Highlights & Insights¶
- The primary strength of this paper is transforming "multi-turn reasoning" into an automatically executable environment rather than a manual conversational evaluation. This makes the benchmark repeatable, scalable, and adjustable.
- The Monitor design offers high diagnostic value. Models fail not only due to reasoning errors but also due to invalid query formats, out-of-bounds operations, or failure to understand feedback.
- The paper notes that o3-mini's strength is not just faster reasoning, but superior long-term planning and utilization of historical feedback.
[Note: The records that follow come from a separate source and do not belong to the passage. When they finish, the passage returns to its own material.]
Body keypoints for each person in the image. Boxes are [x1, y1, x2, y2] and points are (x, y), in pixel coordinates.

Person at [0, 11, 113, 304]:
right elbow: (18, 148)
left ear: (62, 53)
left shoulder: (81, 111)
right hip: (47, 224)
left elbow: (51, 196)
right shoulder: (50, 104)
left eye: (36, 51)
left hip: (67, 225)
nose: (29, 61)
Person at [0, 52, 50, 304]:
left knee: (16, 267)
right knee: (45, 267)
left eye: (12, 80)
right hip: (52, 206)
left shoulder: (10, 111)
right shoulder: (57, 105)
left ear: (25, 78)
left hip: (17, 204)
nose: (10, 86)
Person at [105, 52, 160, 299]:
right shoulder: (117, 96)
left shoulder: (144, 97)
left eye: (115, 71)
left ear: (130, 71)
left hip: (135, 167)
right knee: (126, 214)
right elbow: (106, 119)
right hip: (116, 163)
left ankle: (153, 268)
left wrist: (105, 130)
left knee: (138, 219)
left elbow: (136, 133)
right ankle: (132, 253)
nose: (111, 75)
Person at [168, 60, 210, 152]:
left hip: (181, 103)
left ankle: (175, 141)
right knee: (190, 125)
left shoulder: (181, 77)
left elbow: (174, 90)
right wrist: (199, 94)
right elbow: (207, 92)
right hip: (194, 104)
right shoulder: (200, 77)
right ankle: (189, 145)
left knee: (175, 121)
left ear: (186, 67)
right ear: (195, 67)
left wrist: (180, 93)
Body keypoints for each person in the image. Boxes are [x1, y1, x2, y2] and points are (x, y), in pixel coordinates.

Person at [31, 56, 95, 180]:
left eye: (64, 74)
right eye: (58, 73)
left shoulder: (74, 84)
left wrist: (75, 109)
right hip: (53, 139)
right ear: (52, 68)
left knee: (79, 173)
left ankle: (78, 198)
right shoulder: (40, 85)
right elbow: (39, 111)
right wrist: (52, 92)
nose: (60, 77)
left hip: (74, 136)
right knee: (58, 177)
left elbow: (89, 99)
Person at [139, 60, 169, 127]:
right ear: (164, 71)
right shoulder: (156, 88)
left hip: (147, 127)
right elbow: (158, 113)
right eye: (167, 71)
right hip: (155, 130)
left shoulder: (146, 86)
This provides insights for training agents: multi-turn capability is not a simple extension of single-step CoT.
- Using closed, rule-based environments sacrifices natural language realism but allows for cleaner measurement of abstract reasoning, making it suitable for capability diagnostics.
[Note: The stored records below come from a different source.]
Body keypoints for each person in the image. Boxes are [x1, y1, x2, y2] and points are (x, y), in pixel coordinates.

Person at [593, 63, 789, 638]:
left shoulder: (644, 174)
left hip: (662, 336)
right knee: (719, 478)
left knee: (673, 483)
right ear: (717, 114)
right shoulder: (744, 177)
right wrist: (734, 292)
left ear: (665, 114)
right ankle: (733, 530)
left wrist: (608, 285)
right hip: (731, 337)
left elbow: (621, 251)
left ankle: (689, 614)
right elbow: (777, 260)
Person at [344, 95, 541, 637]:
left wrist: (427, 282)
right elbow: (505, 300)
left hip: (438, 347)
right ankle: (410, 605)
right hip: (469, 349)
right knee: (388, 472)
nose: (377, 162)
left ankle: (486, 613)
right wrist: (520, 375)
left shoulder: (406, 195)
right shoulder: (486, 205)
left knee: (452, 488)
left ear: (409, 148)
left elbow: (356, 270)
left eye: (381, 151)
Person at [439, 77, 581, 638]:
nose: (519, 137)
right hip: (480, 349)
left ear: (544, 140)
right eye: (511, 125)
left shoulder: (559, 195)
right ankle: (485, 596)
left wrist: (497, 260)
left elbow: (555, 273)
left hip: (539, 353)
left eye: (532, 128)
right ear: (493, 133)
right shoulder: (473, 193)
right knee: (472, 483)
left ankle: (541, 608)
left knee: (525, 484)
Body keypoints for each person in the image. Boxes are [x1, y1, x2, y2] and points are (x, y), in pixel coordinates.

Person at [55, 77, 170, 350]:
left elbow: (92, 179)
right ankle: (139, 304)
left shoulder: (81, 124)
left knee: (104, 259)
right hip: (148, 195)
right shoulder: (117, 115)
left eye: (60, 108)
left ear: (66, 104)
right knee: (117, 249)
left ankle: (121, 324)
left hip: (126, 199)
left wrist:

Limitations & Future Work¶
- Strategic Gaming currently uses random system strategies; the authors acknowledge the need for stronger adversarial strategies in the future.
- The current interaction format is structured rather than natural language chat, meaning it cannot evaluate a model's ability to reason or clarify within natural dialogue.
- While tasks are adapted from public sources, they remain puzzle/competition-style, which differs from open-ended real-world agent tasks.
- These interactive environments are naturally suited for reinforcement learning; MTR-Bench could be expanded from an evaluation tool to a platform for training and curriculum learning.
Related Work & Insights¶
- vs MT-Bench: MT-Bench focuses on multi-turn dialogue quality and context understanding, whereas MTR-Bench specifically measures multi-turn reasoning and feedback utilization.
- vs GameArena: GameArena is closer to game evaluation but has fewer scenarios and relies on humans; MTR-Bench provides 40 tasks and supports automatic scoring.
- vs AgentBench / AgentBoard: These benchmarks include open environments like tools, web pages, and OS; MTR-Bench deliberately uses closed rule-based environments to isolate core logical reasoning.
- Insight: When training reasoning agents, feedback parsing, state tracking, valid action generation, and long-term planning should be optimized independently, rather than focusing solely on single-turn final answer accuracy.
Rating¶
- Novelty: ⭐⭐⭐⭐☆ Automated multi-turn reasoning environment design is comprehensive; task taxonomy is clear.
- Experimental Thoroughness: ⭐⭐⭐⭐☆ Covers many models and metrics; process analysis is more valuable than reporting accuracy alone.
- Writing Quality: ⭐⭐⭐⭐☆ Clearly structured, though tables are large and some appendix information is crucial for understanding task origins.
- Value: ⭐⭐⭐⭐☆ Directly relevant for evaluating reasoning models and training interactive agents.